REQUIREMENT: Find the string "Journals" in the entries and copy each line that has it.

THE DATA:
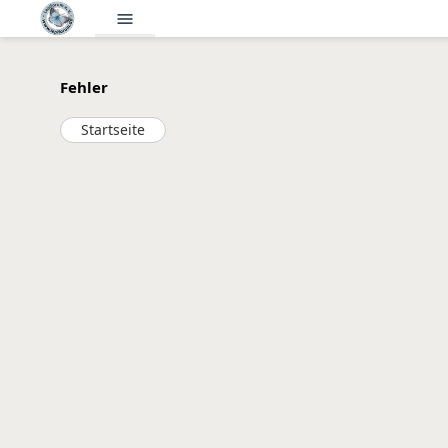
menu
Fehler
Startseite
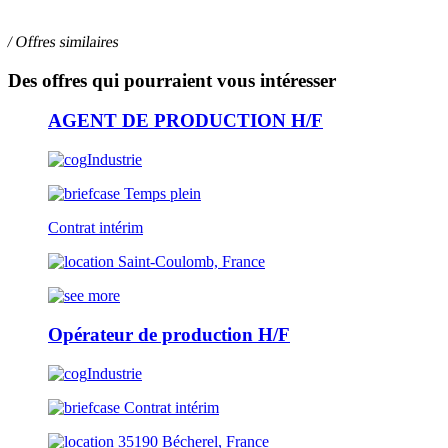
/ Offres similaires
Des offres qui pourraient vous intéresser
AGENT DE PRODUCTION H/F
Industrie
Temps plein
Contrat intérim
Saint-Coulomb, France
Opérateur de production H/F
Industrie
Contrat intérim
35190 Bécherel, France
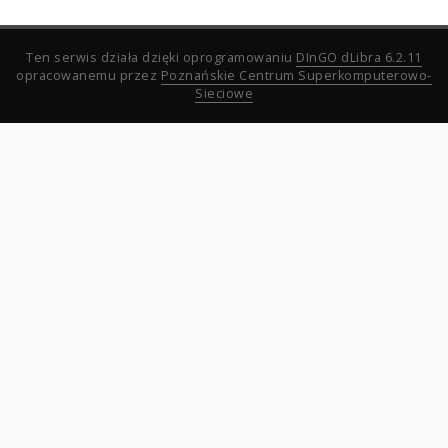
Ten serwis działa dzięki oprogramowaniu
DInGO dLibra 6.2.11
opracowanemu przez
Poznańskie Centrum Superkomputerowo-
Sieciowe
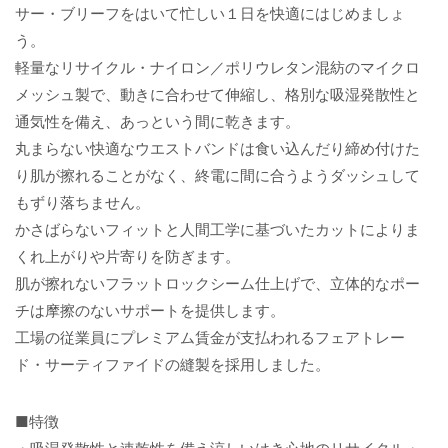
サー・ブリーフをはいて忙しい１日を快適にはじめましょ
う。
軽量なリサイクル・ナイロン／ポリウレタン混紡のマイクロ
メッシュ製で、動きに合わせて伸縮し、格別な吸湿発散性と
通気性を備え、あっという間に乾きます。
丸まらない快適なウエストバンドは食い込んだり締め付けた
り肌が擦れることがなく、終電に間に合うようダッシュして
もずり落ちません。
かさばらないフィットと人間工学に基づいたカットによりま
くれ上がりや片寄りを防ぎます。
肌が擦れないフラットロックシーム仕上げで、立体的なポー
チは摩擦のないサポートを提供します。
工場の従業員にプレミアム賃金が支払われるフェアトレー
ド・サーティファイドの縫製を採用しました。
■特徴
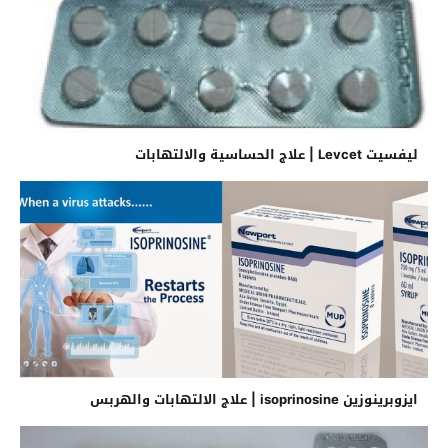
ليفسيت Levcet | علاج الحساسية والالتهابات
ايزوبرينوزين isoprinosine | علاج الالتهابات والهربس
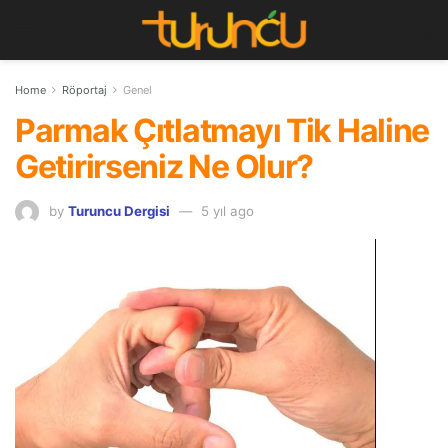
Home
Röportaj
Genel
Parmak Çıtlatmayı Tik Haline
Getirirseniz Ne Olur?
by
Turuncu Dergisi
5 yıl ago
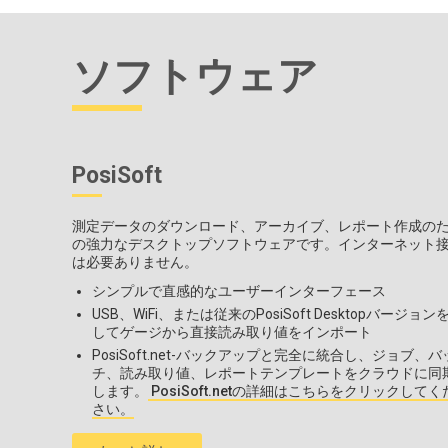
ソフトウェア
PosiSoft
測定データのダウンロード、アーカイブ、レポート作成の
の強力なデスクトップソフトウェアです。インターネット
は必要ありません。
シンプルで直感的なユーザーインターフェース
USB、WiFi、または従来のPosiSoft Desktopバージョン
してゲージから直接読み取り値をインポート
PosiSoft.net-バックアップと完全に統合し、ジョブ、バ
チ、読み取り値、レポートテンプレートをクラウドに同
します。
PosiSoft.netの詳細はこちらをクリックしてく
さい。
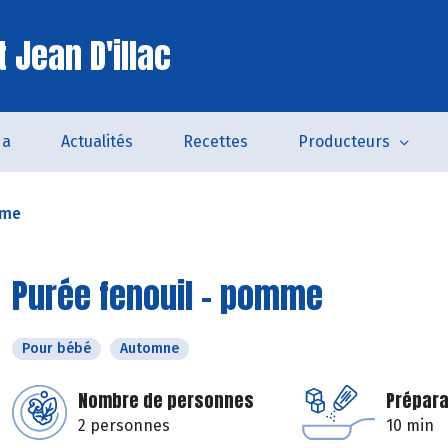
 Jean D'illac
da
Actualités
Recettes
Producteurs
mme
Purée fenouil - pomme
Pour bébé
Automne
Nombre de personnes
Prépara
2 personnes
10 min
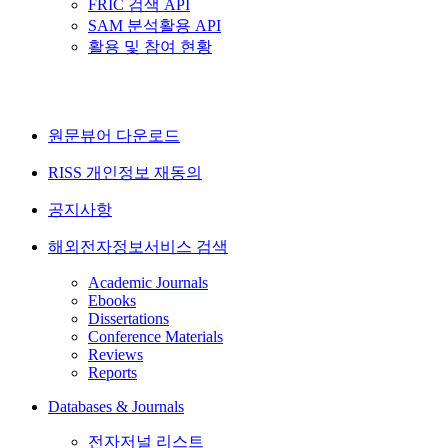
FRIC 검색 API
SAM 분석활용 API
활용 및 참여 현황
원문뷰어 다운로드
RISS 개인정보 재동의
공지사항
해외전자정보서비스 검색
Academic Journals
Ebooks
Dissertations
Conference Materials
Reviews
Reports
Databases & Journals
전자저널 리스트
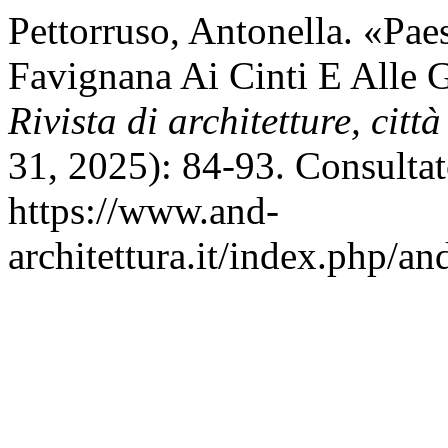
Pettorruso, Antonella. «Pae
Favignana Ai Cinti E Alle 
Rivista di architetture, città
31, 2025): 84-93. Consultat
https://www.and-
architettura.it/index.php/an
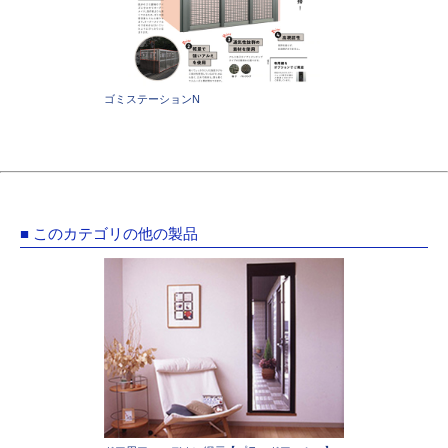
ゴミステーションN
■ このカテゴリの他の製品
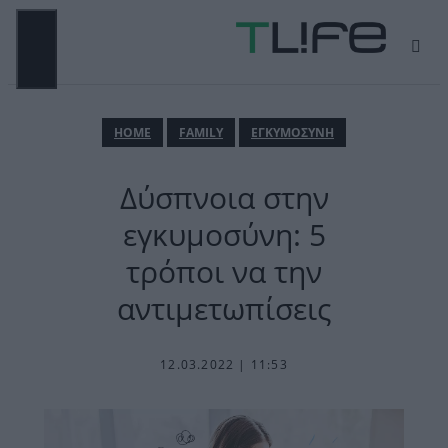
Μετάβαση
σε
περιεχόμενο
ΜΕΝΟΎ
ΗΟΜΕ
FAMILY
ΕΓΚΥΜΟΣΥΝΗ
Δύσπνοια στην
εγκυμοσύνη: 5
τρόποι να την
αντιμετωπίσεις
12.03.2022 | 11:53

* * *

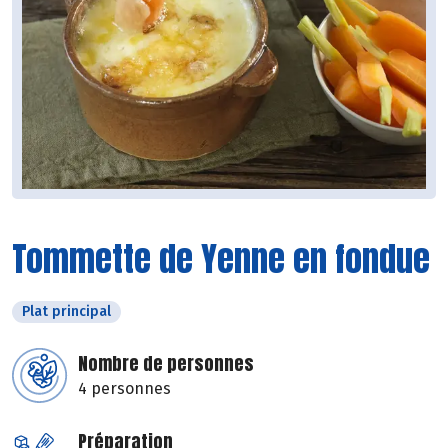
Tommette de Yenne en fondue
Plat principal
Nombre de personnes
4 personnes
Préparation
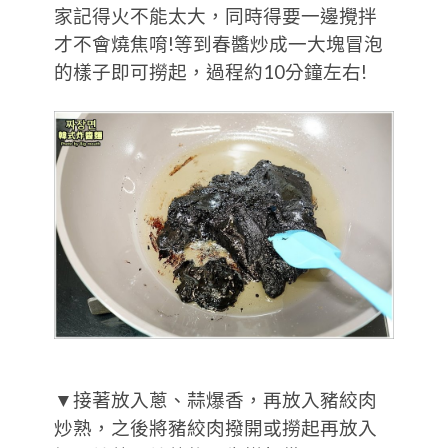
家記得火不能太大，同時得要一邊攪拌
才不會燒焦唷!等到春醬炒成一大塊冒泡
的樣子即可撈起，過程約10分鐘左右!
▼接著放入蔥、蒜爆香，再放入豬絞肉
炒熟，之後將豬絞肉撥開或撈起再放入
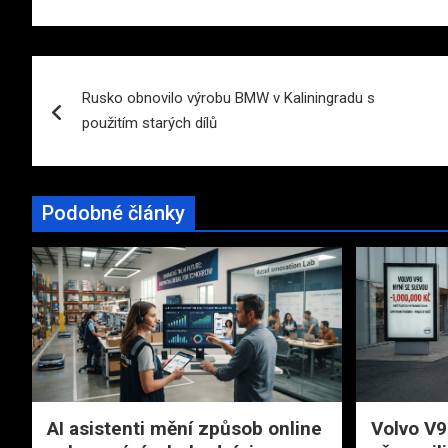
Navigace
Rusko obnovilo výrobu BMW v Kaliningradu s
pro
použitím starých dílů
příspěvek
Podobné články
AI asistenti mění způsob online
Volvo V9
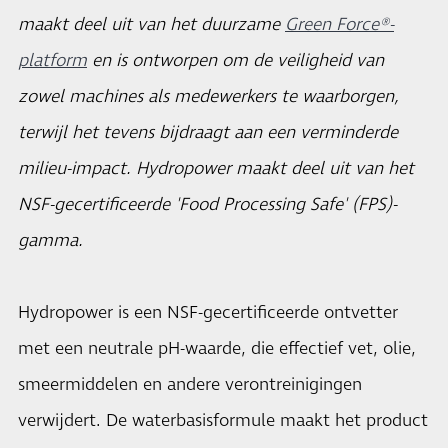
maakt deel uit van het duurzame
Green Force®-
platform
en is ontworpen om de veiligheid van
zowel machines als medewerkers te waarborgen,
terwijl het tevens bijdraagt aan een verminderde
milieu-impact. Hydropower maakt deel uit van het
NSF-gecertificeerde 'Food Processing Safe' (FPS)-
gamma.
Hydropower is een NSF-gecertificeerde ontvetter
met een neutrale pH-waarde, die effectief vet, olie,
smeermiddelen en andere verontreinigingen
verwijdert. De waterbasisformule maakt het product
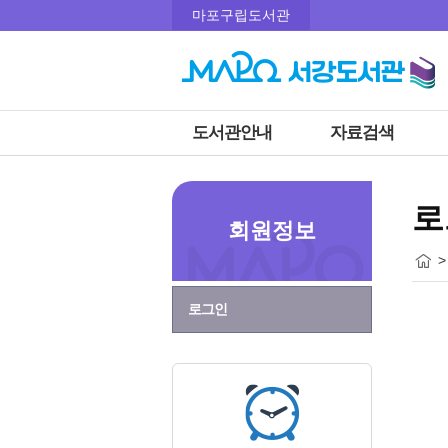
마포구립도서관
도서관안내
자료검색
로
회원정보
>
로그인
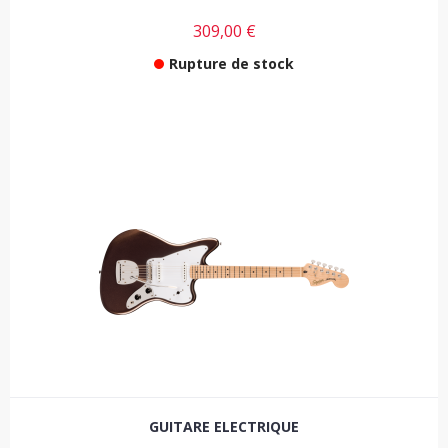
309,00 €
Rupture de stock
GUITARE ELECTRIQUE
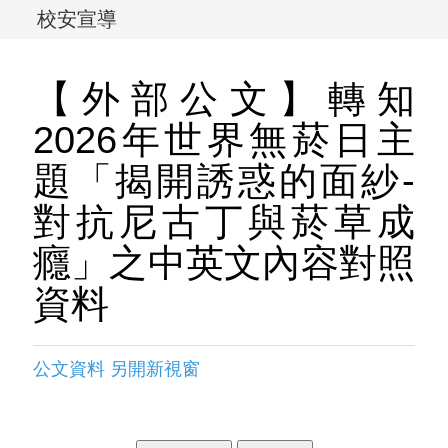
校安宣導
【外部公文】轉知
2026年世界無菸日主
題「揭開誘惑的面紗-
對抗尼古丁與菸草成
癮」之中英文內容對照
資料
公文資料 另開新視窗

WRITTEN REPLY:
Academic Journals
Databases & Journals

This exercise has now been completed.